On lowering COVID-19 risks as students, fans return to campus
Oklahoma has yet to report an active COVID-19 case among its football players since its testing began on July 1. Now, as other students begin their return to campus to start the academic year, and as Gaylord Memorial Stadium will house 20,000 fans per game this season, there is concern about OU’s ability to keep its amount of positive cases down.
“The fact that we’ve had few people on campus has played a role in at least minimizing the contact (our team) would have. (But) when they’re not with us, they still can go out and be with other people. (We’re) just going to have to stay disciplined. ... We have a masking policy on our campus. ... We’re going to ask the same thing of our fans if they come to a game, if we’re able to have fans come to a game. There’s going to be a masking requirement. You’re going to have to wear a mask throughout the entire experience. ... I understand that might not be what people want to do. I respect that. I respect that they don't want to go to the game and wear a mask. But if you're going to come to the game in Oklahoma, it's going to be a requirement."

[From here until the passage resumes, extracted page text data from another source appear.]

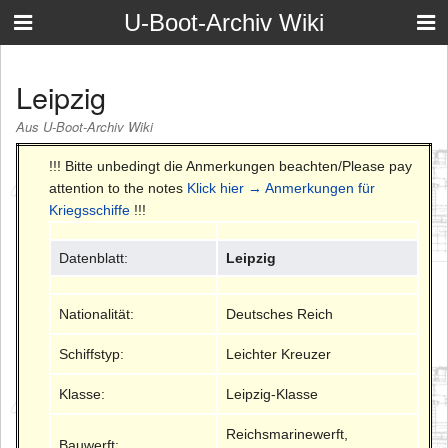
U-Boot-Archiv Wiki
Leipzig
Aus U-Boot-Archiv Wiki
!!! Bitte unbedingt die Anmerkungen beachten/Please pay
attention to the notes
Klick hier → Anmerkungen für
Kriegsschiffe
!!!
Datenblatt:
Leipzig
Nationalität:
Deutsches Reich
Schiffstyp:
Leichter Kreuzer
Klasse:
Leipzig-Klasse
Reichsmarinewerft,
Bauwerft:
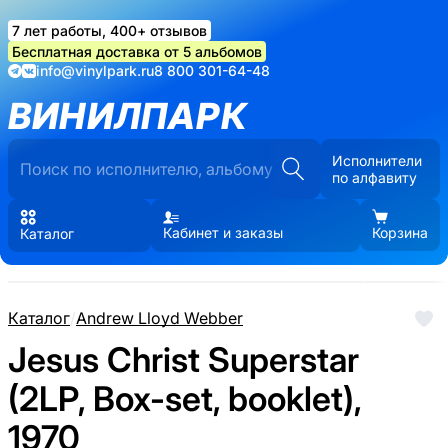
7 лет работы, 400+ отзывов
Бесплатная доставка от 5 альбомов
info@vinylpark.ru
8 800 301-64-48
ВИНИЛПАРК
Исполнители
по алфавиту
Кабинет и заказы
Корзина
Каталог
Каталог
/
Andrew Lloyd Webber
Jesus Christ Superstar
(2LP, Box-set, booklet),
1970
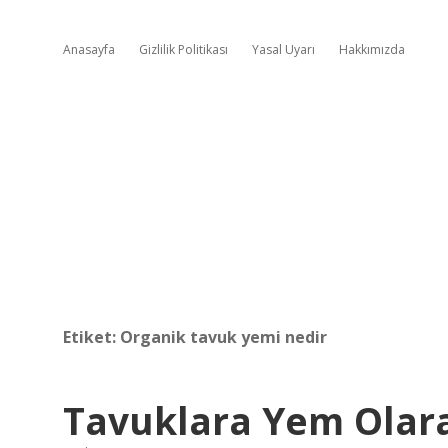
Anasayfa
Gizlilik Politikası
Yasal Uyarı
Hakkımızda
Etiket:
Organik tavuk yemi nedir
Tavuklara Yem Olara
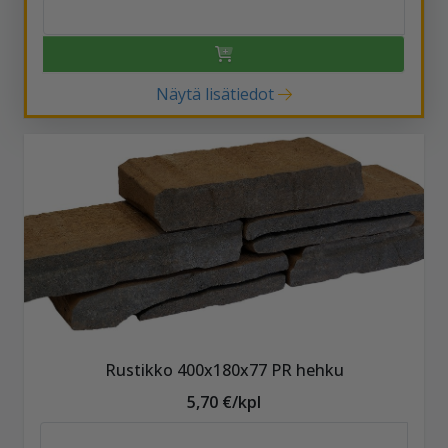
Näytä lisätiedot
Rustikko 400x180x77 PR hehku
5,70 €/kpl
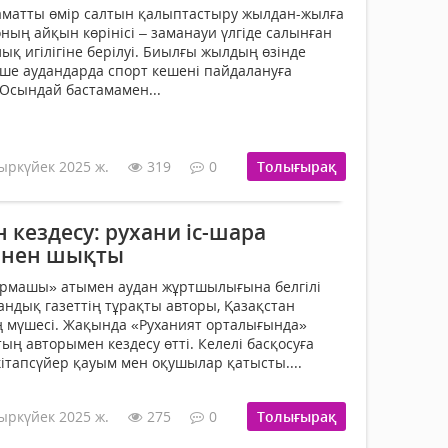
ламатты өмір салтын қалыптастыру жылдан-жылға
ның айқын көрінісі – заманауи үлгіде салынған
ық игілігіне берілуі. Биылғы жылдың өзінде
ше аудандарда спорт кешені пайдалануға
. Осындай бастамамен...
ыркүйек 2025 ж.
319
0
Толығырақ
кездесу: рухани іс-шара
лінен шықты
рмашы» атымен аудан жұртшылығына белгілі
ндық газеттің тұрақты авторы, Қазақстан
 мүшесі. Жақында «Руханият орталығында»
ың авторымен кездесу өтті. Келелі басқосуға
кітапсүйер қауым мен оқушылар қатысты....
ыркүйек 2025 ж.
275
0
Толығырақ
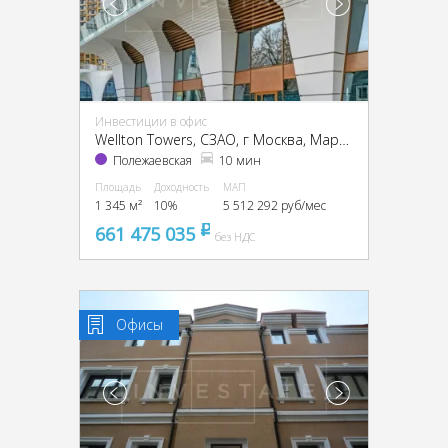
Инвестиции в офис
Wellton Towers, CЗАО, г Москва, Маршала Жукова пр-т, 39
Полежаевская
10 мин
Площадь
Доходность
МАП
1 345 м²
10%
5 512 292 руб/мес
661 475 035
pуб
без НДС
Офисы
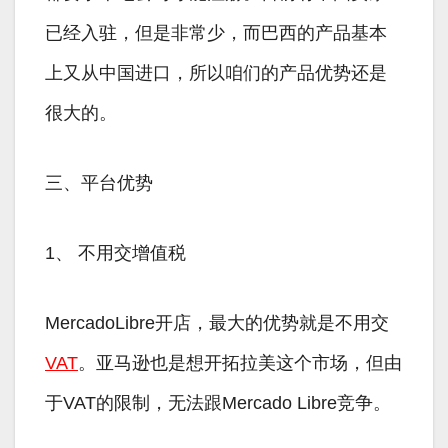
已经入驻，但是非常少，而巴西的产品基本
上又从中国进口，所以咱们的产品优势还是
很大的。
三、平台优势
1、 不用交增值税
MercadoLibre开店，最大的优势就是不用交
VAT
。亚马逊也是想开拓拉美这个市场，但由
于VAT的限制，无法跟Mercado Libre竞争。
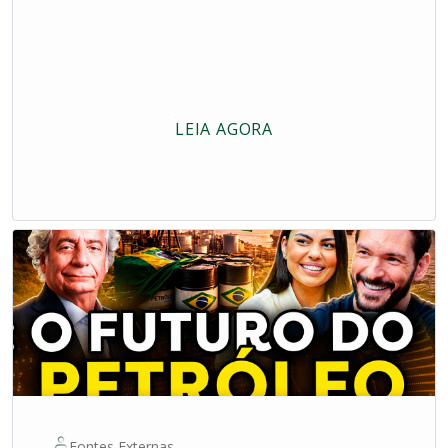
LEIA AGORA
Fontes Externas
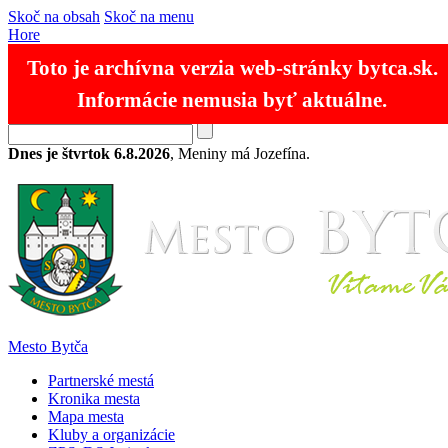
Skoč na obsah
Skoč na menu
Hore
Toto je archívna verzia web-stránky bytca.sk.
Informácie nemusia byť aktuálne.
RSS
Mapa stránok
Kontakty
SK
EN
Dnes je štvrtok 6.8.2026
, Meniny má Jozefína.
Mesto Bytča
Partnerské mestá
Kronika mesta
Mapa mesta
Kluby a organizácie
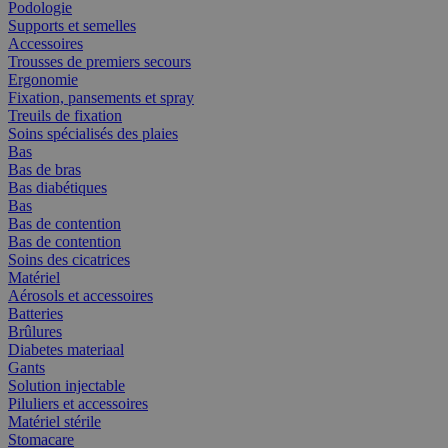
Podologie
Supports et semelles
Accessoires
Trousses de premiers secours
Ergonomie
Fixation, pansements et spray
Treuils de fixation
Soins spécialisés des plaies
Bas
Bas de bras
Bas diabétiques
Bas
Bas de contention
Bas de contention
Soins des cicatrices
Matériel
Aérosols et accessoires
Batteries
Brûlures
Diabetes materiaal
Gants
Solution injectable
Piluliers et accessoires
Matériel stérile
Stomacare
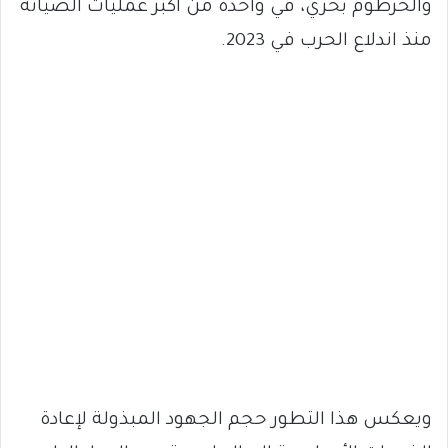
والخرطوم بحري، في واحدة من أكبر عمليات الصيانة
منذ اندلاع الحرب في 2023.
ويعكس هذا التطور حجم الجهود المبذولة لإعادة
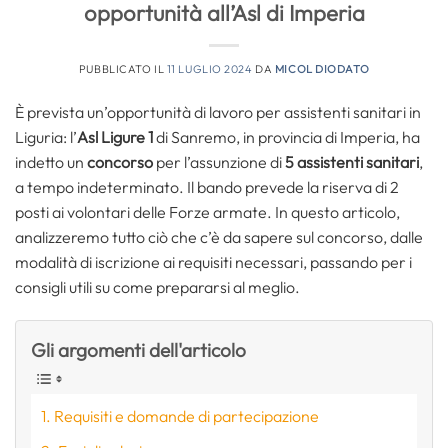
opportunità all’Asl di Imperia
PUBBLICATO IL
11 LUGLIO 2024
DA
MICOL DIODATO
È prevista un’opportunità di lavoro per assistenti sanitari in
Liguria: l’
Asl Ligure 1
di Sanremo, in provincia di Imperia, ha
indetto un
concorso
per l’assunzione di
5 assistenti sanitari
,
a tempo indeterminato. Il bando prevede la riserva di 2
posti ai volontari delle Forze armate. In questo articolo,
analizzeremo tutto ciò che c’è da sapere sul concorso, dalle
modalità di iscrizione ai requisiti necessari, passando per i
consigli utili su come prepararsi al meglio.
Gli argomenti dell'articolo
Requisiti e domande di partecipazione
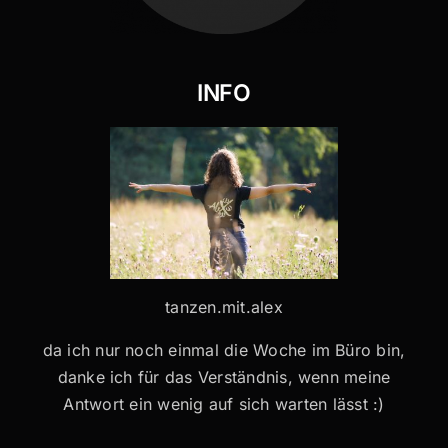
INFO
tanzen.mit.alex
da ich nur noch einmal die Woche im Büro bin,
danke ich für das Verständnis, wenn meine
Antwort ein wenig auf sich warten lässt :)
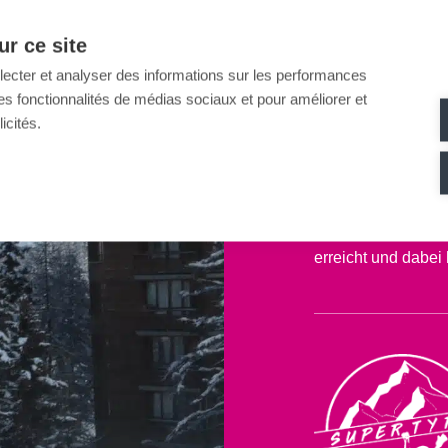
r ce site
Im Rahmen seiner D
llecter et analyser des informations sur les performances
Wintersportort La P
ir des fonctionnalités de médias sociaux et pour améliorer et
Gefälle steigern, 
icités.
Das in erster Linie
diversifizierten An
ganzjährigen Seilr
erreicht und dabei 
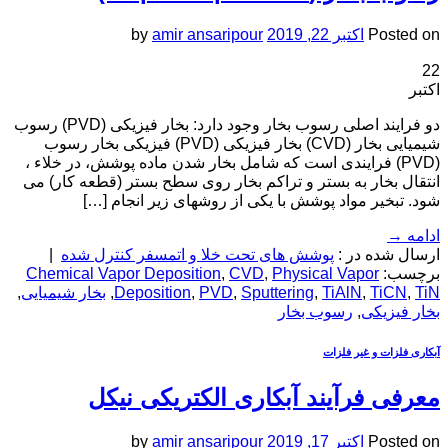
Posted on
اکتبر 22, 2019
amir ansaripour
by
22
اکتبر
دو فرایند اصلی رسوب بخار وجود دارد: بخار فیزیکی (PVD) رسوب
شیمیایی بخار (CVD) بخار فیزیکی (PVD) فیزیکی بخار رسوب
(PVD) فرایندی است که شامل بخار شدن ماده پوشش، در خلاء ،
انتقال بخار به بستر و تراکم بخار روی سطح بستر (قطعه کار) می
شود. تبخیر مواد پوشش با یکی از روشهای زیر انجام […]
ادامه
→
ارسال شده در :
پوشش های تحت خلا و اتمسفر کنترل شده
|
برچسب:
Physical Vapor
,
CVD
,
Chemical Vapor Deposition
TiN
,
TiCN
,
TiAlN
,
Sputtering
,
PVD
,
Deposition
,
بخار شیمیایی
,
بخار فیزیکی
,
رسوب بخار
آبکاری فلزات و غیر فلزات
معرفی فرآیند آبکاری الکتریکی نیکل
Posted on
اکتبر 17, 2019
amir ansaripour
by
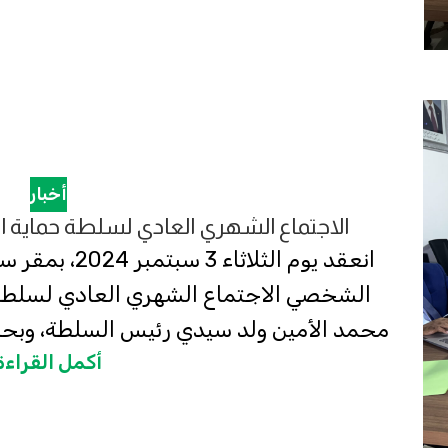
أخبار
الاجتماع الشهري العادي لسلطة حماية ا
انعقد يوم الثلا
الشخصي الاجتماع الشهري العادي لسلطة ح
محمد الأمين ولد سيدي رئيس السلطة، وبحض
أكمل القراءة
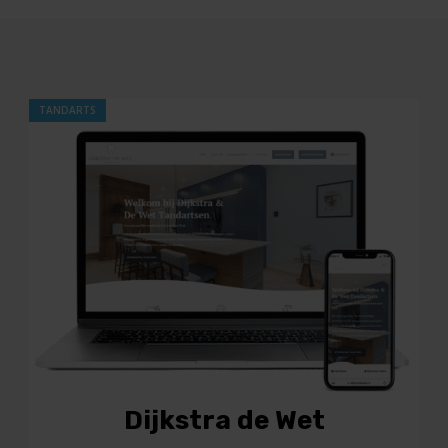
Dijkstra de Wet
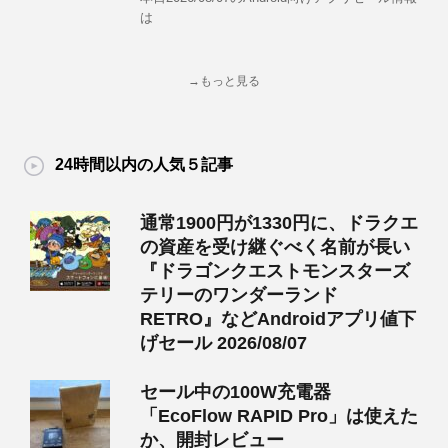
は
→もっと見る
24時間以内の人気５記事
通常1900円が1330円に、ドラクエ
の資産を受け継ぐべく名前が長い
『ドラゴンクエストモンスターズ
テリーのワンダーランド
RETRO』などAndroidアプリ値下
げセール 2026/08/07
セール中の100W充電器
「EcoFlow RAPID Pro」は使えた
か、開封レビュー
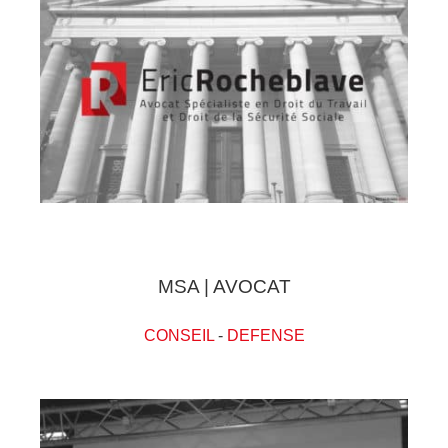
MSA | AVOCAT
CONSEIL
-
DEFENSE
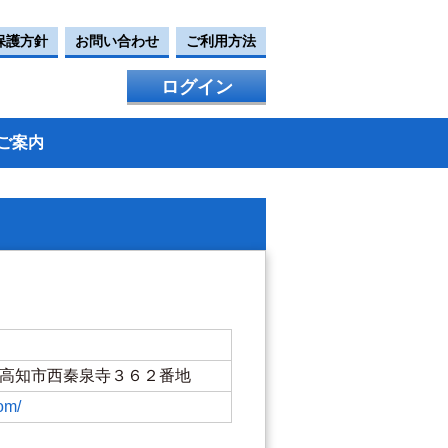
保護方針
お問い合わせ
ご利用方法
ログイン
ご案内
 高知市西秦泉寺３６２番地
om/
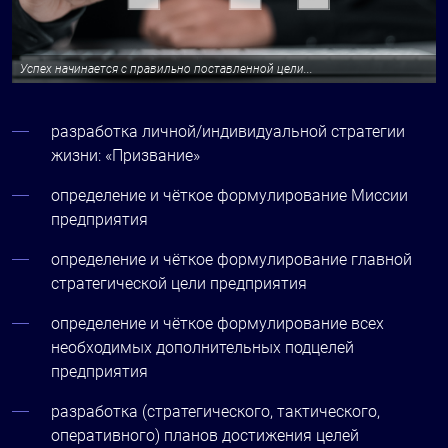
Успех начинается с правильно поставленной цели...
разработка личной/индивидуальной стратегии
жизни: «Призвание»
определение и чёткое формулирование Миссии
предприятия
определение и чёткое формулирование главной
стратегической цели предприятия
определение и чёткое формулирование всех
необходимых дополнительных подцелей
предприятия
разработка (стратегического, тактического,
оперативного) планов достижения целей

On COVID-19 testing availability
While other conferences and schools have cited a lack of COVID-19 testing availability in opposition toward fall football, Castiglione said OU has been fortunate enough to be able to acquire the tests it needs and get results quickly.
"(Our testing has) been robust, but it's been a practice that we can more or less guarantee that it's following the protocols that we've set. We know some of our testing centers are are facing some challenges here and there ... but we've worked with them and we've been able to manage the type of ongoing testing and return of results that meet our own protocol thresholds. ... You have to be vigilant on ensuring that you can continue to provide the support to these protocols, and whether it's here, or around our conference, or somewhere else, if we aren't able to do that, that would certainly figure into decisions we make about going forward. But so far, (we) appreciate all of the medical staff on our campus, our team physicians, and those here in our area that have been able to work with us — and us with them — in dealing with our testing, the test processing and any contact-tracing that would need to take place if we find a positive test."